Despite the youthful vigor at play, Morgan properly exits the older, defining characters we have followed since the first season. Princess Margaret (Lesley Manville), the eternally fun queen who never was, collapses at a party in an episode full of nostalgic emotion. Her final days are combined with a flashback to the night World War II ended in 1945, when she and a younger Elizabeth went out for a late night stroll through partying citizens and allied troops. Instead of going for the cliché of giving Margaret some kind of debauched sendoff, the episode settles on a moving note about these two women facing the twilight and looking back cherished moments. We also get insights into them as people, because that one night was one of the few times Elizabeth was allowed to truly let loose and enjoy the company of non-aristocrats, who are of course clueless about her actual identity. Prince Philip, Duke of Edinburgh (Jonathan Pryce), also ends his tenure in this series in ways fitting for the man who was always meant to stand behind the Queen. He is now a man so comfortable with mortality he truly enjoys the process of planning his state funeral with staff. When William erupts on Charles, blaming him for the death of Diana, it is Philip who visits his dorm and gives him the advice of a man who has reflected on his own faults.
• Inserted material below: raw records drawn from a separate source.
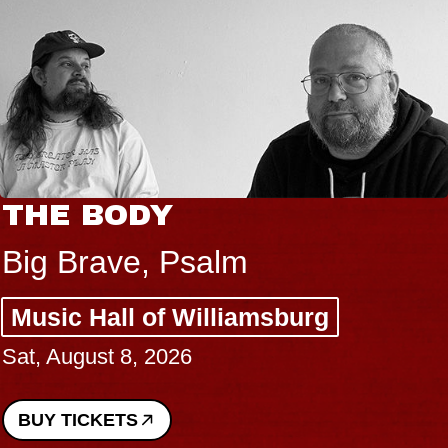
THE BODY
Big Brave, Psalm
Music Hall of Williamsburg
Sat, August 8, 2026
BUY TICKETS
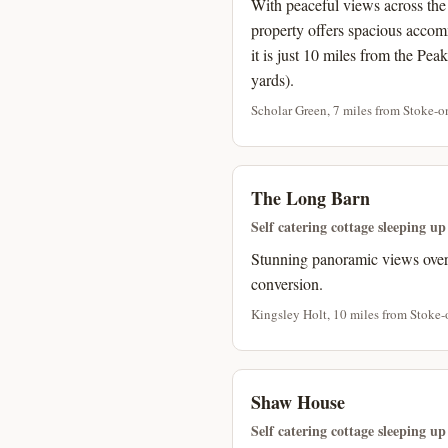
With peaceful views across the 
property offers spacious accom
it is just 10 miles from the Pea
yards).
Scholar Green, 7 miles from Stoke-on
The Long Barn
Self catering cottage sleeping up
Stunning panoramic views over 
conversion.
Kingsley Holt, 10 miles from Stoke-
Shaw House
Self catering cottage sleeping up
The ending of “The Crown” seems to comprehend that the world is wondering these days what more is there to this family. Philip tells Elizabeth in one of the season’s closing scenes that even he realizes they are a dying species. Harry the true millennial doesn’t even seem to care at all about what any of his birthright means. He’s content being a prankster, which gets him in trouble when he dresses as a Nazi to a “colonials and natives” party, an incident which grabbed global headlines at the time. The series avoids Harry’s own famous marital drama, no doubt to the disappointment of some fans. Charles finally gets to marry Camilla and it doesn’t do anything to shake society or the throne. In the real world he’s king now, overshadowed easily by Brexit and ongoing global conflicts he stays mum on. We still tune in for the royal weddings when they happen, but even Harry and Meghan can’t command the coverage Charles and Diana inspired back in the day. 

Fittingly, the series finale finds Elizabeth at times conversing with her younger selves. Claire Foy and Olivia Colman return as gentle specters reminding the older monarch of what she represents, the ideals she has devoted herself to. Even if we on this side of the Atlantic, unaccustomed to monarchy, don’t quite take the institution to heart, as a character the Queen remains fascinating, like any figure born into history itself. Her entire life was defined by symbols and tradition. What always made “The Crown” special is that it comprehended the human side to it all. Some of these characters are psychologically affected forever, others give in to the excess, and none of them are ever quite free. In the final moments, the Queen quietly walks away toward the great doors of a cathedral, as if facing mortality, and eventually being overtaken by myth. 

The Crown” season 6, part 2 begins streaming Dec. 14 on Netflix.